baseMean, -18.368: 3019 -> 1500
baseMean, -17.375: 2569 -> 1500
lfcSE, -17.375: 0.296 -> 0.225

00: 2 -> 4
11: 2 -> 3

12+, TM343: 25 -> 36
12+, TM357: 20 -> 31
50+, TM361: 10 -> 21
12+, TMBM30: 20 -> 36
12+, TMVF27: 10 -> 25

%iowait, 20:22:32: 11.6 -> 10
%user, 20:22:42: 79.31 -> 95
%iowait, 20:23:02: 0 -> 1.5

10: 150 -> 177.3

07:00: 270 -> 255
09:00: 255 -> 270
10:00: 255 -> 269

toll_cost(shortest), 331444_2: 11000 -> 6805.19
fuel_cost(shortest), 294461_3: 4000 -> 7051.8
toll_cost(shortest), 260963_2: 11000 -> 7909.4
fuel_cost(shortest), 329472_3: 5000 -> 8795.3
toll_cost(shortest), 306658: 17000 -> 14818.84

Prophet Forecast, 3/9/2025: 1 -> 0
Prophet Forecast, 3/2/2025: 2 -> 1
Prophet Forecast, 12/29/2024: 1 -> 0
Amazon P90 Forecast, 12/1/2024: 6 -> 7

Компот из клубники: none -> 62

- - - - - - -

■ Problem requirements ■
Return the listing. Match it exactly.

■ Completed exercise ■
baseMean, -18.368: 3019 -> 1500
baseMean, -17.375: 2569 -> 1500
lfcSE, -17.375: 0.296 -> 0.225

00: 2 -> 4
11: 2 -> 3

12+, TM343: 25 -> 36
12+, TM357: 20 -> 31
50+, TM361: 10 -> 21
12+, TMBM30: 20 -> 36
12+, TMVF27: 10 -> 25

%iowait, 20:22:32: 11.6 -> 10
%user, 20:22:42: 79.31 -> 95
%iowait, 20:23:02: 0 -> 1.5

10: 150 -> 177.3

07:00: 270 -> 255
09:00: 255 -> 270
10:00: 255 -> 269

toll_cost(shortest), 331444_2: 11000 -> 6805.19
fuel_cost(shortest), 294461_3: 4000 -> 7051.8
toll_cost(shortest), 260963_2: 11000 -> 7909.4
fuel_cost(shortest), 329472_3: 5000 -> 8795.3
toll_cost(shortest), 306658: 17000 -> 14818.84

Prophet Forecast, 3/9/2025: 1 -> 0
Prophet Forecast, 3/2/2025: 2 -> 1
Prophet Forecast, 12/29/2024: 1 -> 0
Amazon P90 Forecast, 12/1/2024: 6 -> 7

Компот из клубники: none -> 62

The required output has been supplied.